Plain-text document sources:
========================================
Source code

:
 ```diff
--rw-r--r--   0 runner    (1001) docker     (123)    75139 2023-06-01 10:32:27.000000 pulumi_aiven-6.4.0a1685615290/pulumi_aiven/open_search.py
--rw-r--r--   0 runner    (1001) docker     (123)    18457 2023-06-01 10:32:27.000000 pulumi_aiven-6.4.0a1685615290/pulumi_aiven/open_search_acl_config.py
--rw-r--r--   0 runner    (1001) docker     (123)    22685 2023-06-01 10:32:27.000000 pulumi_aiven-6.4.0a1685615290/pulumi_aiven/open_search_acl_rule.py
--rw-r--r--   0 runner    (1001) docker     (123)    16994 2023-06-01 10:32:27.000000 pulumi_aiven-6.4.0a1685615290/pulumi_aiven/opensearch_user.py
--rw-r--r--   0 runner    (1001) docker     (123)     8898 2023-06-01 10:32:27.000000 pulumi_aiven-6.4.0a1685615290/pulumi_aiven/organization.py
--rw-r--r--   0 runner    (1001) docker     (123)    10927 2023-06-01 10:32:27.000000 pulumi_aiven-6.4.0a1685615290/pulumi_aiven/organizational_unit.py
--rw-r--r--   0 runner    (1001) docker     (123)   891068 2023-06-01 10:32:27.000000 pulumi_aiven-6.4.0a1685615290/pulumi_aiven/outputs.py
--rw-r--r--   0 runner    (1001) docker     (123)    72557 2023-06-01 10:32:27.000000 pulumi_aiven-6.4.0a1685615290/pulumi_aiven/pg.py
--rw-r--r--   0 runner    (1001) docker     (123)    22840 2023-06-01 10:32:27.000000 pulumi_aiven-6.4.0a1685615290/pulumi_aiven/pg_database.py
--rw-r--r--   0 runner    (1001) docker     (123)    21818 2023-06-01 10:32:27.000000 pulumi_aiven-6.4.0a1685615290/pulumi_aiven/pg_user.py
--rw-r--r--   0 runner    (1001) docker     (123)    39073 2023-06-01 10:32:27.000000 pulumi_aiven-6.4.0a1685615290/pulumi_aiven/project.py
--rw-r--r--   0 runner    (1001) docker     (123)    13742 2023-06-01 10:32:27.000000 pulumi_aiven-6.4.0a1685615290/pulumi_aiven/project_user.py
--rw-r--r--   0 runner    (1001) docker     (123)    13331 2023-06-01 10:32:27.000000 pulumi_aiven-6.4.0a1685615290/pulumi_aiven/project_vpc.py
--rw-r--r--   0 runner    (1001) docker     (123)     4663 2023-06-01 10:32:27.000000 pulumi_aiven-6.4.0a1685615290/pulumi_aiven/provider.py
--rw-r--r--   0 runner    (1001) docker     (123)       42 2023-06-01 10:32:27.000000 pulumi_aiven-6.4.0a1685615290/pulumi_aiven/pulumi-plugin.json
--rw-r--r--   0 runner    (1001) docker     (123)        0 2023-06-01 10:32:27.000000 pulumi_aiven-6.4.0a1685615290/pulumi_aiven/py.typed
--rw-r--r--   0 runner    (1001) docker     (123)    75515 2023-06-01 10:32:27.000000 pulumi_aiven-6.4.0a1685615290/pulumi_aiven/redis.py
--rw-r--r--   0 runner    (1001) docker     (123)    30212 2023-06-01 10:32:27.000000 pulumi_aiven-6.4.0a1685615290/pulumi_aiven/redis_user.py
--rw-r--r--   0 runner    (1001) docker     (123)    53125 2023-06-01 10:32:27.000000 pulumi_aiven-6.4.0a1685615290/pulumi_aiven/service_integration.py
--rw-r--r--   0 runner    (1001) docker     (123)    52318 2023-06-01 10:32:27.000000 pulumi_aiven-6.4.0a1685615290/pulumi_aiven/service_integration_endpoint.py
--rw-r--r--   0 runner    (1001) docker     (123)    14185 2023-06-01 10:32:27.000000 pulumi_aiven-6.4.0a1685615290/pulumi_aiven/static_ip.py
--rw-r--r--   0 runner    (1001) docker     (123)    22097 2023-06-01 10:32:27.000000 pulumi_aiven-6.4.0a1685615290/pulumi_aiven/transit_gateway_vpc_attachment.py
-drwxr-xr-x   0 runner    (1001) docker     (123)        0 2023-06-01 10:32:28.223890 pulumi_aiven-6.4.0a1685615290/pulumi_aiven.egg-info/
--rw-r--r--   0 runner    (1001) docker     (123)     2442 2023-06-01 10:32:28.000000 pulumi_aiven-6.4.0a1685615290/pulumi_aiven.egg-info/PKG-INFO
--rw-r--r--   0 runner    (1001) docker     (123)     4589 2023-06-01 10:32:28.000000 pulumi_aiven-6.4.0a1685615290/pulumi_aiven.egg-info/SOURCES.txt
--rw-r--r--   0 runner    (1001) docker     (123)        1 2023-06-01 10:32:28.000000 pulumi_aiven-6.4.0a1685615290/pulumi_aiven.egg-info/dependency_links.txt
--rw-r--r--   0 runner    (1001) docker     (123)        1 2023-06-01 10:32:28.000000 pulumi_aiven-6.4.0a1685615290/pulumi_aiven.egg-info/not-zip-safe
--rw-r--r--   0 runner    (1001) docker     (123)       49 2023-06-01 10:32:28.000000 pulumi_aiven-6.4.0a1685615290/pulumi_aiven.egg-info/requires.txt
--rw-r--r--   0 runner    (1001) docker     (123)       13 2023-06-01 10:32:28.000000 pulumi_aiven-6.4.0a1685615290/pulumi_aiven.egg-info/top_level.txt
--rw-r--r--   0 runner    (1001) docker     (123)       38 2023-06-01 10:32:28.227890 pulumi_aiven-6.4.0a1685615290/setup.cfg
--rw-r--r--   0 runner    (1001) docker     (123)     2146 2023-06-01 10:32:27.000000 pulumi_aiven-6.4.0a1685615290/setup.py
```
========================================
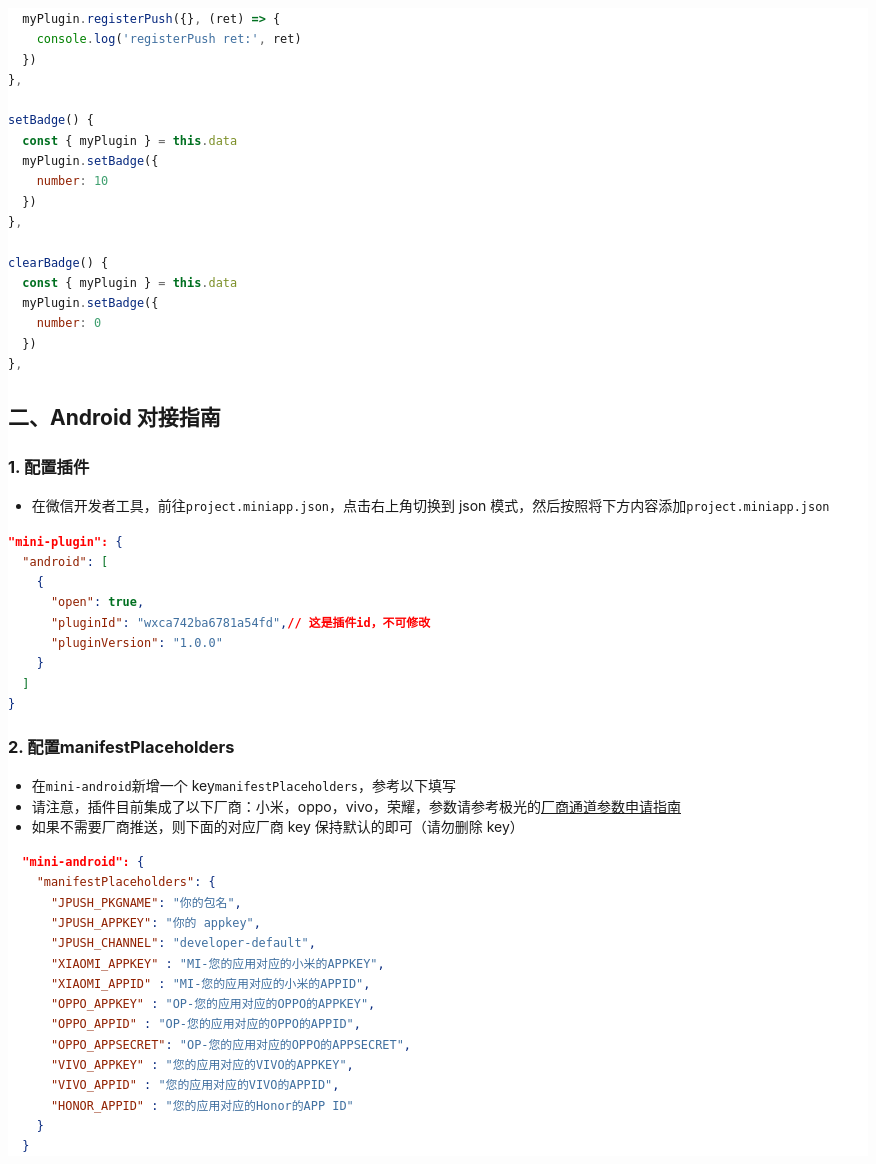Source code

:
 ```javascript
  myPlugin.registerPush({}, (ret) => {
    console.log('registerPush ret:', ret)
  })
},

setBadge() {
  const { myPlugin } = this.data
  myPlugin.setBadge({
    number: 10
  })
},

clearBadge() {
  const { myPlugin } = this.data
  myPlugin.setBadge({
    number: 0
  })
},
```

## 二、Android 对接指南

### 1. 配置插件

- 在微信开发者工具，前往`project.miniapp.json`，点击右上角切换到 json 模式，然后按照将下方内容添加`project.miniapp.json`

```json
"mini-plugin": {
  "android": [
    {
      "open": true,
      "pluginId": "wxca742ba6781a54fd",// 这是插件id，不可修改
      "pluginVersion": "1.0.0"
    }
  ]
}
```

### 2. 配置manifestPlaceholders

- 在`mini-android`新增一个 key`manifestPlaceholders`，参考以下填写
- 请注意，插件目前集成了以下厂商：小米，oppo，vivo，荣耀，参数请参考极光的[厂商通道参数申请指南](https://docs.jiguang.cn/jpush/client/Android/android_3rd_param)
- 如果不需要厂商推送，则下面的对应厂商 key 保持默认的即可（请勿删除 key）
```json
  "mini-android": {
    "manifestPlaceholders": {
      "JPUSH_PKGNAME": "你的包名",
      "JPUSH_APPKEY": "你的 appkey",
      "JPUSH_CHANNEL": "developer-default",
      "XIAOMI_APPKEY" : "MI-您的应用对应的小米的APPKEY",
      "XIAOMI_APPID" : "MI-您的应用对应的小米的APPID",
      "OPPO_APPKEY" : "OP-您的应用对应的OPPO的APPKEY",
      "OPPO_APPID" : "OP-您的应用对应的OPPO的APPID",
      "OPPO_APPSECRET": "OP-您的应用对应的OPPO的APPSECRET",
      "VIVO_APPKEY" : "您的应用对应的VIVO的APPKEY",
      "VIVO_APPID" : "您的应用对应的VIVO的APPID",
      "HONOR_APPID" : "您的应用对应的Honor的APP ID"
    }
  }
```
========================================
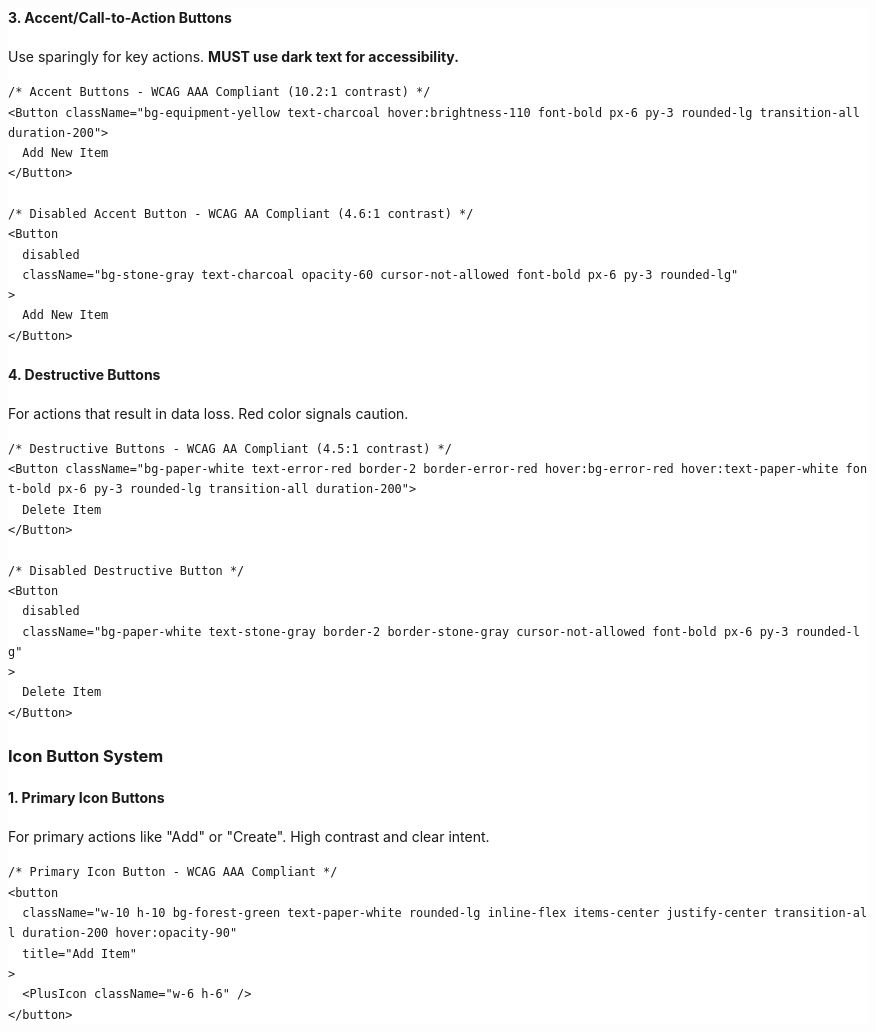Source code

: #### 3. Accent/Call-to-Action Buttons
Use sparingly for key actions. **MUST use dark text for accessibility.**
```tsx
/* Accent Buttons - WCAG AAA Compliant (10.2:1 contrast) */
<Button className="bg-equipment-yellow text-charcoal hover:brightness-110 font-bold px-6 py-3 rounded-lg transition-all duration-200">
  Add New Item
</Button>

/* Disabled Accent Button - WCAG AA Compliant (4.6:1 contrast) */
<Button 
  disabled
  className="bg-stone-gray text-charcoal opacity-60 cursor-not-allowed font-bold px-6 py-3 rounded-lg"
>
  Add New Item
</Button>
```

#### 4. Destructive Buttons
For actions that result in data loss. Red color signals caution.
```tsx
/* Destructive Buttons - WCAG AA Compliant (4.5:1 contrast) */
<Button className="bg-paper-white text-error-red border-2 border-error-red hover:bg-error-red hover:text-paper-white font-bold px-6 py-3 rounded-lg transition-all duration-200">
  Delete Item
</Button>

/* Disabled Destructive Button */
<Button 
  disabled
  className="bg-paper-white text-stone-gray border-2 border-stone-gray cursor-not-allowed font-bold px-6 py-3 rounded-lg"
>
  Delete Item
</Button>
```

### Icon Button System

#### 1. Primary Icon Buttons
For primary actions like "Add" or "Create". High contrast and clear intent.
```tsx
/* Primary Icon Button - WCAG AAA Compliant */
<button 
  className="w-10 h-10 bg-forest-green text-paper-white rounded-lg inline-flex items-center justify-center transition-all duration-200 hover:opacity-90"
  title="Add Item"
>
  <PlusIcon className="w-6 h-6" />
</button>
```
========================================
■ **BRIEF**
Look through the entries, and return every line that the word "className" appears in.

■ **FINISHED TASK**
<Button className="bg-equipment-yellow text-charcoal hover:brightness-110 font-bold px-6 py-3 rounded-lg transition-all duration-200">
  className="bg-stone-gray text-charcoal opacity-60 cursor-not-allowed font-bold px-6 py-3 rounded-lg"
<Button className="bg-paper-white text-error-red border-2 border-error-red hover:bg-error-red hover:text-paper-white font-bold px-6 py-3 rounded-lg transition-all duration-200">
  className="bg-paper-white text-stone-gray border-2 border-stone-gray cursor-not-allowed font-bold px-6 py-3 rounded-lg"
  className="w-10 h-10 bg-forest-green text-paper-white rounded-lg inline-flex items-center justify-center transition-all duration-200 hover:opacity-90"
  <PlusIcon className="w-6 h-6" />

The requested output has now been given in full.